Woman turns Mackay gate house into home

Bill San Antonio

Just after Arthella Addei moved into her home at 675 Glen Cove Road in 1970, she was greeted by an older gentleman who told her he once lived on the property and thanked her for moving in and renovating the house.

Addei said at first she didn’t recognize the man’s name – John Mackay – but after years of living in Roslyn, she became well acquainted with one of the town’s most famous families. 

“I didn’t really know anything about the area when I moved here, but I knew I really liked the property because the rest of the area looked all modern,” Addei said.

Mackay, the wealthy son of Clarence Mackay, built the Glen Cove Road property in 1929 as a smaller replica to his father’s 688-acre estate at Harbor Hill, complete with three buildings used as a kennel, stable and cottage at the entrance.

When Clarence Mackay died in 1938, Harbor Hill was left to John, but the fortune needed to maintain the property was left to Anna Case, Clarence’s second wife, and in 1947 John had to close Harbor Hill to ease the property’s tax burden and to plan for an eventual subdivision. 

“I always kept my ears open for more information about the Mackays, and kept him in the back of my mind because this man lived here,” Addei said.

Addei, who worked as a teacher and school administrator within the New York City school system, said she’d pass the house in driving home to Westbury from C.W. Post, where she took classes in the 1960s, and finally convinced her husband Kwabena, a doctor who was finishing up his residency at Winthrop-University Hospital in Mineola, to look at the property. 

“It just looked different,” she said.

But the house that caught her eye was not the one Mackay lived in.
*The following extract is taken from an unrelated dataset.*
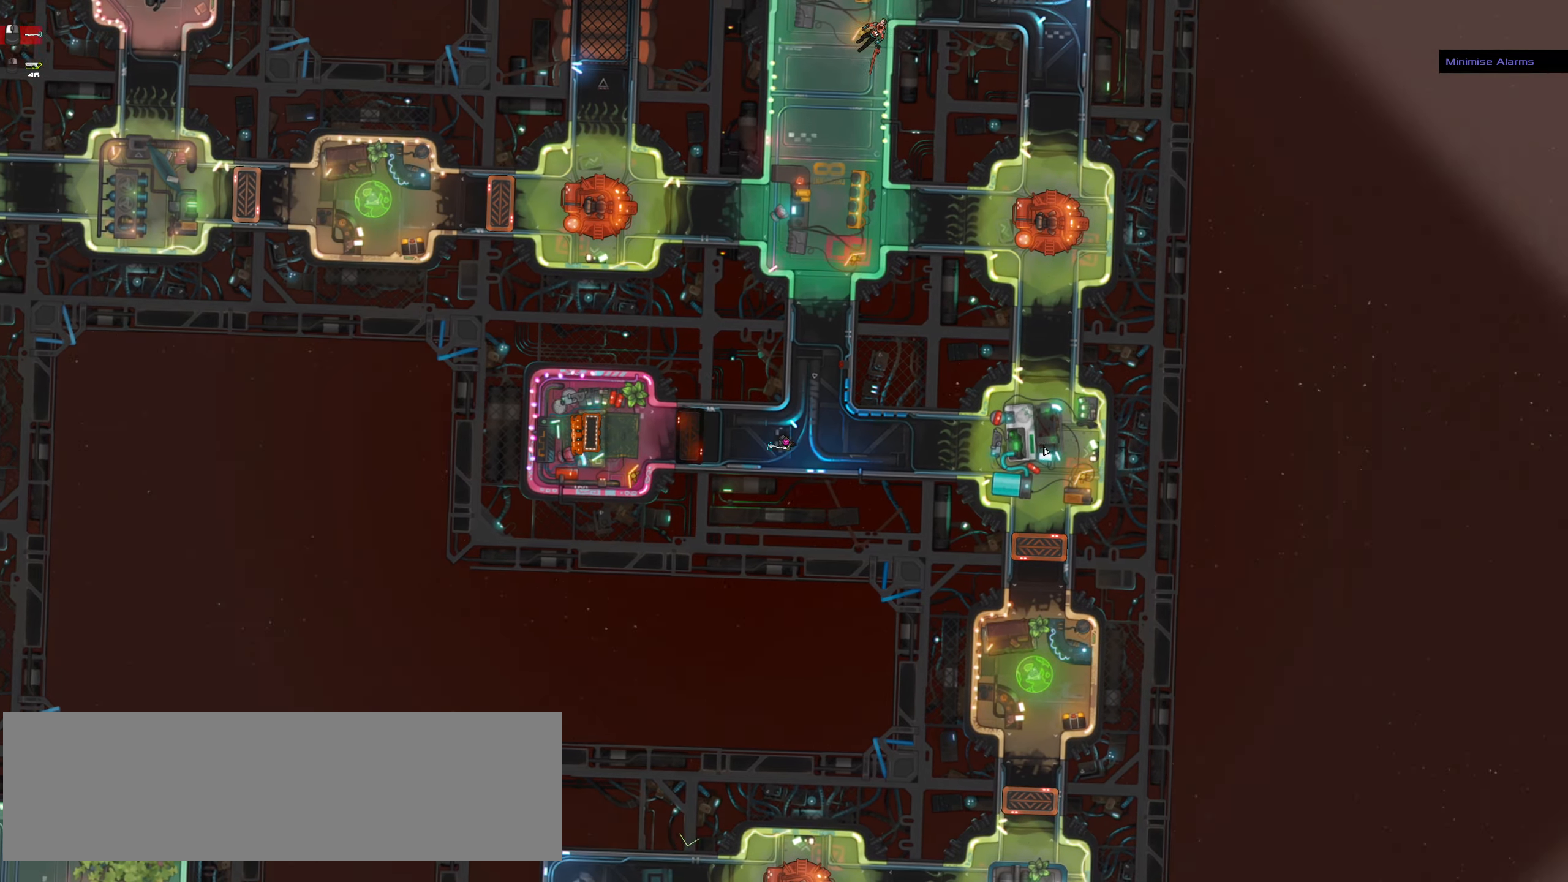
{"keys": ["ctrl_l", "d"], "mouse": [], "events": [[150, "d", "down"], [250, "w", "up"]]}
Her house was once Mackay’s gate house, two buildings that once housed a garage, cottage, kennel and stable and was eventually connected at its center, where those visiting the property used to pass to arrive at Stone House, where Mackay lived. 

Over the years, Addei and her husband turned Mackay’s gate house into a home, restoring a hole in the roof with its original Portuguese shingles and fencing off other areas of the property for an outdoor kitchen, pond and other amenities.

Addei said about five years ago, she was looking into replacing the property’s front gate, which she had been unable to close shut since she moved in.

Initially, Addei said she thought about installing iron gates or even put the gate’s doors on skates that would aid in locking it, and a representative from Walpole Woodworkers in Greenvale, which had worked on other fencing projects for her, expressed an interest in buying the gate because of its original hardware. 

“To him, they were historical,” Addei said.

Efforts to reach Walpole Woodworkers were unavailing.

Addei said she remembered Mackay, who thanked her all those years ago for retaining the property he built in homage to his father’s famous estate, and thought the builder knew more about the property than he was telling her.

She didn’t sell.

“I decided to leave it because I don’t really do anything with it but I’m glad I did, because it’s a historical part of the Island,” Addei said.